Genetic counselors have a minimum of a master's degree in genetic counseling or a related field. The former includes extensive training in both human genetics as well as psychology. Board Certification for Genetic Counseling is offered every three years by the American Board of Genetic Counseling. All Genetic Counselors at Emory Genetics are Board-Certified and work under the supervision of a Board-Certified M.D. Clinical Geneticist, who reviews and signs out on all of the genetic counseling cases.
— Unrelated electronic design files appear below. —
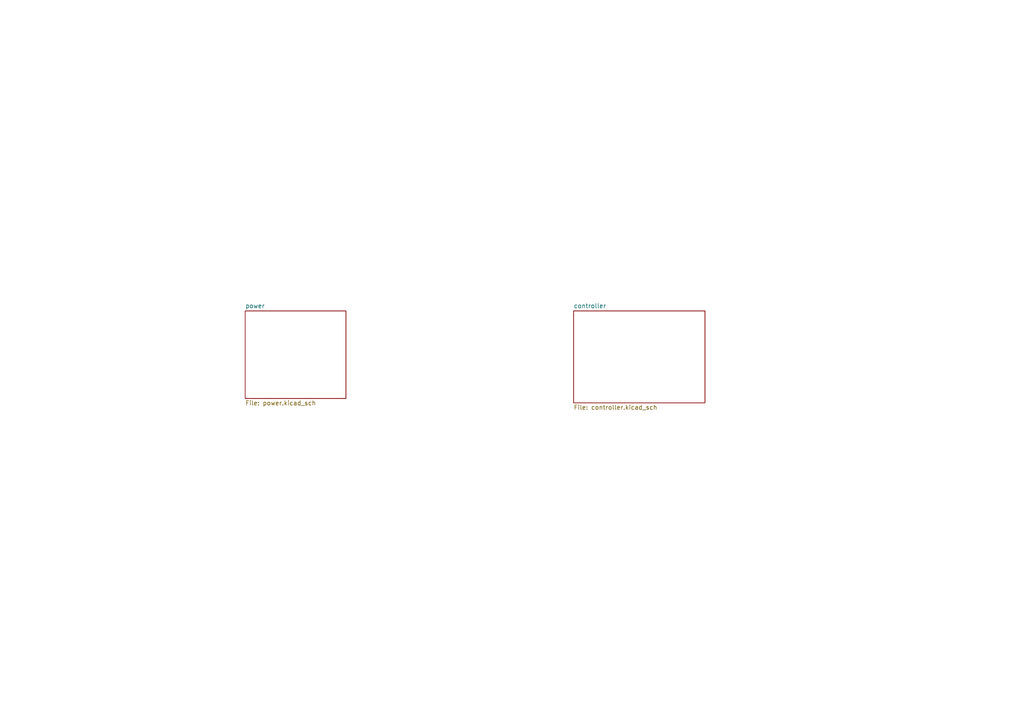
<source format=kicad_sch>
(kicad_sch (version 20230121) (generator eeschema)

  (uuid b4ad3788-5d3c-4e02-99ac-ae451f985cbb)

  (paper "A4")

  


  (sheet (at 166.37 90.17) (size 38.1 26.67) (fields_autoplaced)
    (stroke (width 0.1524) (type solid))
    (fill (color 0 0 0 0.0000))
    (uuid 9440e45e-7ba2-4bca-9f4d-4d63625a6a0a)
    (property "Sheetname" "controller" (at 166.37 89.4584 0)
      (effects (font (size 1.27 1.27)) (justify left bottom))
    )
    (property "Sheetfile" "controller.kicad_sch" (at 166.37 117.4246 0)
      (effects (font (size 1.27 1.27)) (justify left top))
    )
    (instances
      (project "drone00_pcb"
        (path "/b4ad3788-5d3c-4e02-99ac-ae451f985cbb" (page "3"))
      )
    )
  )

  (sheet (at 71.12 90.17) (size 29.21 25.4) (fields_autoplaced)
    (stroke (width 0.1524) (type solid))
    (fill (color 0 0 0 0.0000))
    (uuid 98361c95-2fbe-4dd3-8baa-fac2c28c5fea)
    (property "Sheetname" "power" (at 71.12 89.4584 0)
      (effects (font (size 1.27 1.27)) (justify left bottom))
    )
    (property "Sheetfile" "power.kicad_sch" (at 71.12 116.1546 0)
      (effects (font (size 1.27 1.27)) (justify left top))
    )
    (instances
      (project "drone00_pcb"
        (path "/b4ad3788-5d3c-4e02-99ac-ae451f985cbb" (page "2"))
      )
    )
  )

  (sheet_instances
    (path "/" (page "1"))
  )
)

</source>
Genetics Counseling Session

Typically, the components of a genetic counseling session include:

  • Asking the patient, couple or family their understanding of why they were referred.
  • Obtaining a family pedigree of at least 3 generations (preferably 4), documenting all genetic conditions and health problems, with medical records.
  • Obtaining the couple's environmental history and personal medical history.
  • For a child or adult suspected of a genetic disorder, their environmental and personal medical history are also obtained.
  • Obtaining the mother and father's reproductive history.
  • Explaining the genetic causes of birth defects.
  • Explaining the diagnosis of a genetic disorder or risk of a genetic disorder, the inheritance, recurrence risk, prognosis, management and treatment options.
  • Explaining genetic testing options for the current or future pregnancy, or for symptomatic or at-risk individuals in the family. This may include research studies depending on the disorder.
  • Provide supportive counseling and referral to patient support groups and/or other families with similar experiences.
  • Support the individual, couple or family in whatever decision best suites them, with regards to the information received, their personal, religious, and moral values. In this manner, genetic counseling is non-directive.
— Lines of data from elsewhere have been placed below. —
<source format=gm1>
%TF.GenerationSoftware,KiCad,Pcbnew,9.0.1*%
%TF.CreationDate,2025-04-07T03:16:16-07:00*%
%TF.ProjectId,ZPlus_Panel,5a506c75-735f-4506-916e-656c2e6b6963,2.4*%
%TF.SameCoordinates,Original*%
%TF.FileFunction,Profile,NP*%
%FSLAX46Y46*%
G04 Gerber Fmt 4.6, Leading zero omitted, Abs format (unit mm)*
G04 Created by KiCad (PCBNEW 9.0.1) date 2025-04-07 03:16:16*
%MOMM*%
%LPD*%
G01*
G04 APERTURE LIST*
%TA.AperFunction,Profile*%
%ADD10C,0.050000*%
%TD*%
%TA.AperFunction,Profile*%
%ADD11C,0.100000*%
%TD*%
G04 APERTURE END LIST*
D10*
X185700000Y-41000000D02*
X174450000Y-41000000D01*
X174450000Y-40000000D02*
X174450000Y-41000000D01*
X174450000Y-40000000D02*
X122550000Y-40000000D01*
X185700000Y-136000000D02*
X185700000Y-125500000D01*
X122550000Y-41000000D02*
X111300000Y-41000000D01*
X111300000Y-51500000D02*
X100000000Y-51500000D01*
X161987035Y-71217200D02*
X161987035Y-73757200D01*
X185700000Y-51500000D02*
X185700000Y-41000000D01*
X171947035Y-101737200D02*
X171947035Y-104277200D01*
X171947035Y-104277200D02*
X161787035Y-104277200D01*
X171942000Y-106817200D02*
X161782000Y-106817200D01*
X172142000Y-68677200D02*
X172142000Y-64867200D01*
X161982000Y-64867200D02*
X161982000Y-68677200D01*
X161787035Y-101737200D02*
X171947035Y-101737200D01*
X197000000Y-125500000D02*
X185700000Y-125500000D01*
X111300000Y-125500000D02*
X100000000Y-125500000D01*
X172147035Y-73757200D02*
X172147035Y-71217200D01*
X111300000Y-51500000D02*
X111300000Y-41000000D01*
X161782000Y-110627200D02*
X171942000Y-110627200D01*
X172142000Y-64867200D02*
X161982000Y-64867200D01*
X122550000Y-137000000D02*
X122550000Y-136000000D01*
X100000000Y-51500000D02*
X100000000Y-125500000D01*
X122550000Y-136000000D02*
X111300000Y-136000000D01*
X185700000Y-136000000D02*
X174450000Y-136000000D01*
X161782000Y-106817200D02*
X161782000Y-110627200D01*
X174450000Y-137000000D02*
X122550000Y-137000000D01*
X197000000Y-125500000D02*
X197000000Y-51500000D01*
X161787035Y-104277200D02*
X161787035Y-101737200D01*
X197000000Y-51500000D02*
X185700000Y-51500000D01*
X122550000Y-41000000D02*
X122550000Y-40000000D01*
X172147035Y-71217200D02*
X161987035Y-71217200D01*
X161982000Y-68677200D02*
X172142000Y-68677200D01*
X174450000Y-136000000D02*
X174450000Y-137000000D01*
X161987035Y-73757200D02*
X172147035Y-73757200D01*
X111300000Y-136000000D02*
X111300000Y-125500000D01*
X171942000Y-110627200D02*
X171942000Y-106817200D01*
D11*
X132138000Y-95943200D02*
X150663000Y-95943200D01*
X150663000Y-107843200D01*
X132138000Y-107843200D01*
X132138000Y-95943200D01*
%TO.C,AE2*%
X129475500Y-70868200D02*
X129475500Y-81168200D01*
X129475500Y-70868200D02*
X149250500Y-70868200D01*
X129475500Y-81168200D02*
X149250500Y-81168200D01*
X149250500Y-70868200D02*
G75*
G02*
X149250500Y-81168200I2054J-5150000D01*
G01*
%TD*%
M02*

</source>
Depending on the situation, follow-up sessions are sometimes needed. These sessions are scheduled with the same genetic counselor for continuity and confidentiality.

Genetic Counselors

Audrey Bibb, M.S.
Board-Certified Genetic Counselor

Eleanor Botha, M.S.
Board-Certified Genetic Counselor
Lysosomal Storage Diseases

Stephanie Cagle, M.S.
Board-Certified Genetic Counselor
Lysosomal Storage Diseases

Judy Dill, CGC
Board-Certified Genetic Counselor

Dawn Laney, M.S.
Board-Certified Genetic Counselor
Lysosomal Storage Diseases

Val Long, M.S.
Board-Certified Genetic Counselor
Lysosomal Storage Diseases

Christine Stanislaw, M.S., CGC
Board-Certified Genetic Counselor
Cancer Genetics and General Genetics

Anjana Varma, M.S.
Genetic Counselor


The Emory Clinic Department of Human Genetics (404) 778-8570

Summary Notes and Letters

Summary notes from counseling sessions are faxed to the referring physician following the genetic counseling session.